At its best, “A Beautiful Noise” (as directed with Las Vegas glitz by Michael Mayer) delivers straightforward showmanship and pop concert entertainment – even if it goes somewhat overboard with the sequined jumpsuits, neon lights, and unmistakably evangelical flavor (which is unusual to encounter in the story of a Jewish boy from Brooklyn). The sound quality is topnotch and a free-floating ensemble adds back-up vocals and dancing.
But more often than not, “A Beautiful Noise” gets bogged down in a labored narrative premise in which a bitter and depressed Diamond of the present day (played by Mark Jacoby) relives a sanitized and simplified version of his life story by talking to a psychologist (Linda Powell) who serves as an interviewer/interrogator, culminating in a contrived attempt to achieve an emotional climax (in which both versions of Neil Diamond sing “I Am…I Said” together) and finally find an excuse for adding “America” into the playlist.
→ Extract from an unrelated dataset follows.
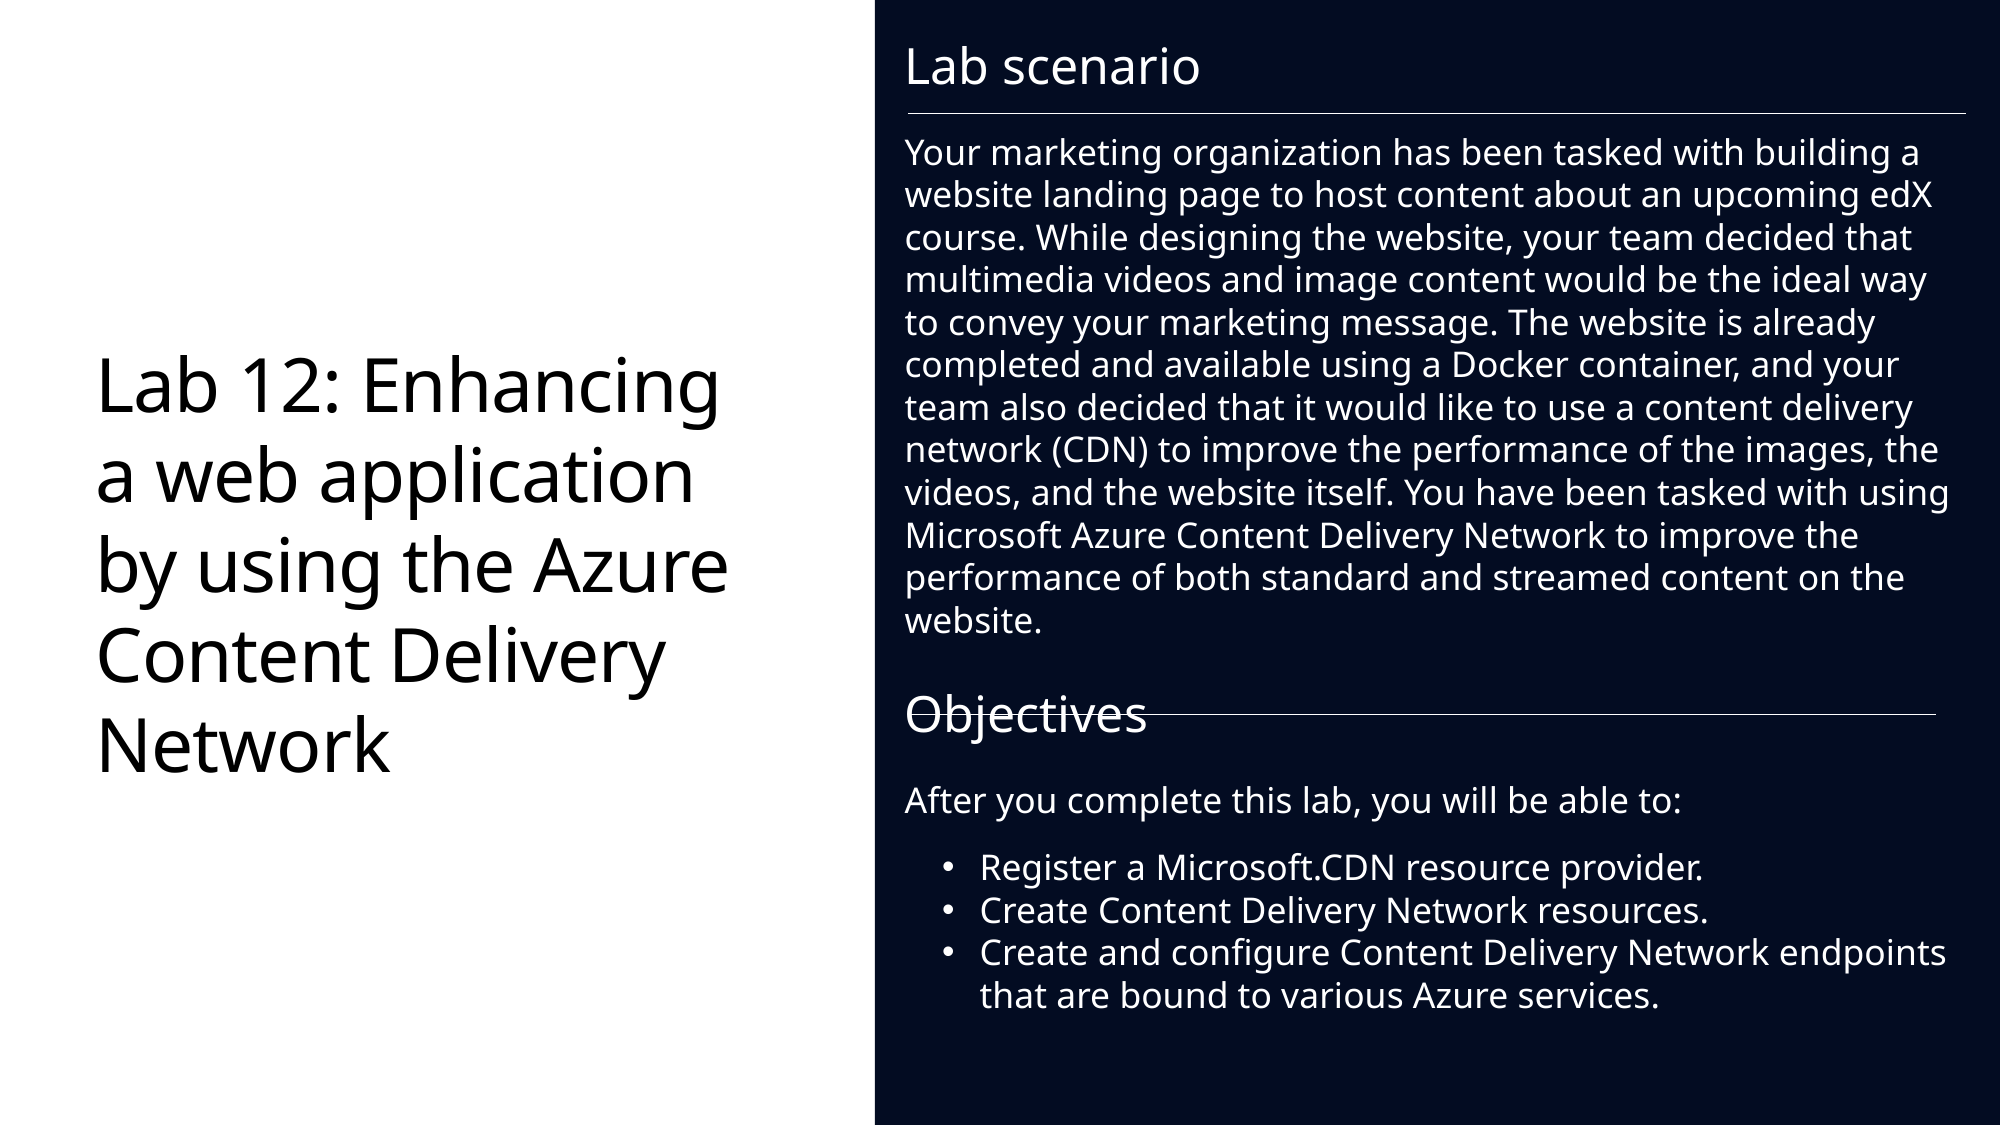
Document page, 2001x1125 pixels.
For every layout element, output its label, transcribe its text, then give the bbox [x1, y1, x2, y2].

title Lab 12: Enhancing a web application by using the Azure Content Delivery Network [95, 335, 779, 790]
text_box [874, 0, 2000, 1125]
The audience is reassured at least once every five minutes that Diamond is “a very famous man” who was once the biggest box office draw in the world and even bigger than Elvis, which gives the show the feel of a bland corporate advertisement, even while it makes an attempt to give Diamond individuality by painting him as a workaholic who experienced two failed marriages and now needs therapy.
As the younger Diamond, Will Swenson gives a competent but shallow performance that is far from the primal energy he conveyed so powerfully a decade ago as Berger in “Hair.” The unexpected standout of the company is Robyn Hurder, who plays Diamond’s second wife and scores with an assertive and strutting second act rendition of “Forever in Blue Jeans.”
One can see why “Sweet Caroline” is played during each game at Fenway Park. When it turns up as the show’s act one finale and during a post-curtain call encore, a temporary communal joy sweeps over the crowd. With that in mind, I would have preferred a karaoke bar where everyone gets drunk and sings along to Diamond’s greatest hits over “A Beautiful Noise.”
Broadhurst Theatre, 235 W. 44th St., abeautifulnoisethemusical.com.